Segundo o Instituto Nacional de Estatística, dos 306 concelhos portugueses 49 registaram preços medianos das casas acima do valor nacional. Neste grupo estão 14 dos 16 municípios que compõem o Algarve.
O Algarve domina mesmo o Top 10 dos concelhos portugueses onde é mais caro comprar casa com cinco municípios, seguido do distrito de Lisboa com quatro a que se junta a cidade do Porto.
Na nossa região o preço mediano das casas não tem simplesmente parado de aumentar. Sobe muito acima dos juros pagos pelos bancos. Muito acima da inflação. Muito acima dos salários.
A classe média, os trabalhadores, os jovens, enfim, a maioria de quem depende do rendimento do trabalho, simplesmente não consegue hoje em dia encontrar habitação, seja para arrendamento seja para aquisição, cujos preços sejam compatíveis com o valor médio das remunerações.
A situação é mais grave entre nós porque para desenvolvermos a nossa economia precisamos atrair mão de obra e sem casas acessíveis não temos a força de trabalho que necessitamos. Tanto no sector privado, na restauração, na hotelaria ou na agricultura, como para as funções essenciais do Estado. Faltam-nos professores, enfermeiros, médicos, agentes de segurança…

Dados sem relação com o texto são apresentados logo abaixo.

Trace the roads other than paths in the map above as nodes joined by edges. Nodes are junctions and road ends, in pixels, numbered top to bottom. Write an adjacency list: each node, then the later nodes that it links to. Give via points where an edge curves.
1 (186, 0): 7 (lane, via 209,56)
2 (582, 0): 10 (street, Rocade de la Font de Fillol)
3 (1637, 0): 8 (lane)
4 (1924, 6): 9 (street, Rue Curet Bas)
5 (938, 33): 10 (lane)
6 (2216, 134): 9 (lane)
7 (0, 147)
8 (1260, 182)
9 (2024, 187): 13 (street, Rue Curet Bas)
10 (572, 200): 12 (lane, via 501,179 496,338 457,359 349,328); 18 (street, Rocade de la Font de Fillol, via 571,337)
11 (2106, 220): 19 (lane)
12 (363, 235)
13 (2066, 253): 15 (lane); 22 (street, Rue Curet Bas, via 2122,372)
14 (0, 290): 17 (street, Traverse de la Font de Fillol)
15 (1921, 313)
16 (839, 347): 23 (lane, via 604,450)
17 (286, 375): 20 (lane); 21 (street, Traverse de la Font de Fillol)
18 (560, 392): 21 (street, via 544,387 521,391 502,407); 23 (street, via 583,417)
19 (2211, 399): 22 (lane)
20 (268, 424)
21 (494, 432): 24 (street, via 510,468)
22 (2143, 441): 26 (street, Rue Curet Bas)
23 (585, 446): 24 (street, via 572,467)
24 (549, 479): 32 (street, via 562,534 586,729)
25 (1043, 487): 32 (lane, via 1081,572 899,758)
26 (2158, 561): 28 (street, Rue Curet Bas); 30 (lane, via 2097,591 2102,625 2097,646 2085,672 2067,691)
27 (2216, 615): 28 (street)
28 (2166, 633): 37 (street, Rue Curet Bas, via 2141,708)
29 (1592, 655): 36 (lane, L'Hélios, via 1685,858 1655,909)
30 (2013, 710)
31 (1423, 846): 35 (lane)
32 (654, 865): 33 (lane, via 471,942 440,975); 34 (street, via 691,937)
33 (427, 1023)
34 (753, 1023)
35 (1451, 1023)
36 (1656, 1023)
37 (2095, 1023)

A direita partiu o “melão” antes deste amadurecer e agora queixa-se que sabe a pepino
Este é o maior problema social que temos pela frente. Não podemos descurar os efeitos para a própria democracia da desesperança dos jovens na sua capacidade de emancipação e constituição de um projeto familiar autónomo que assenta em ter uma casa onde possam fazer crescer filhos e sonhos.
O mercado privado revela-se incapaz de resolver este problema. Ninguém vai vender por 200 o que pode vender por 600. Ninguém arrenda ao mês pelo valor que pode ganhar numa semana.
Só com políticas públicas, conjugando a intervenção do Estado e das autarquias, recuperando o movimento cooperativo e mutualista e uma política de solos que beneficie a construção de habitação para a classe média, os trabalhadores e os jovens – sem os condenar a viver na (ultra)periferia – seremos capazes de criar uma oferta de habitação a custos acessíveis à classe média.
O Governo, depois da aprovação da Lei de Bases da Habitação, apresentou recentemente o Programa Mais Habitação que depois de um longo período de discussão pública vai agora para debate na especialidade na Assembleia da República.
A direita está contra. O que não é de estranhar porque a direita esteve sempre contra a criação de respostas públicas fortes mesmo em matérias de direitos constitucionais. Foi assim com a criação do Serviço Nacional de Saúde, que iria nacionalizar os médicos. Foi assim na aposta na escola pública, porque diminuía a liberdade de escolha. É assim agora com a criação de um parque de habitação público acessível.
Por isso, os partidos da direita parlamentar têm procurado centrar exclusivamente a atenção em torno de duas ideias – o arrendamento coercivo que afinal já existe no nosso enquadramento legal e a suspensão de novas licenças de Alojamento Local.
Acontece que foi um Governo do Partido Socialista que criou o regime do Alojamento Local, responsável por no Algarve trazer para o sistema milhares de camas turísticas não registadas, a que no passado dávamos o nome de camas paralelas e pela recuperação de milhares de habitações que se encontravam degradadas nas nossas cidades.
No Algarve dependemos da atividade turística e sabemos que esta, por estar associada ao imobiliário, tem impacto direto no preço da construção. Sabemos, por isso, que necessitamos de regular a atividade para proteger os direitos sociais dos residentes e dos trabalhadores, sem colocar em causa a galinha dos ovos de ouro.
Também sabemos que o mercado privado não vai responder às necessidades da nossa classe média quando tem hoje a intensa procura de cidadãos europeus e americanos, com rendimentos muitíssimo mais elevados que os portugueses, que desejam comprar casa e viver no Algarve.
É pois na interceção destes interesses que devemos centrar a discussão e a análise das propostas do Governo, aproveitando o período de discussão pública e parlamentar para, sem abdicar da criação de um parque de habitação público e acessível à classe média, aos trabalhadores e aos jovens, contribuir com sugestões para melhorar o que houver a melhorar e alterar o que tiver que ser alterado, calibrando desta forma o programa Mais Habitação.
A direita partiu o “melão” antes deste amadurecer e agora queixa-se que sabe a pepino. Ora os melões semeiam-se em março para colher em julho e em maio para uma colheita em setembro.
Com as leis é o mesmo. Não as devemos diabolizar e rejeitar antes de terminado o processo legislativo e este ainda agora vai a meio.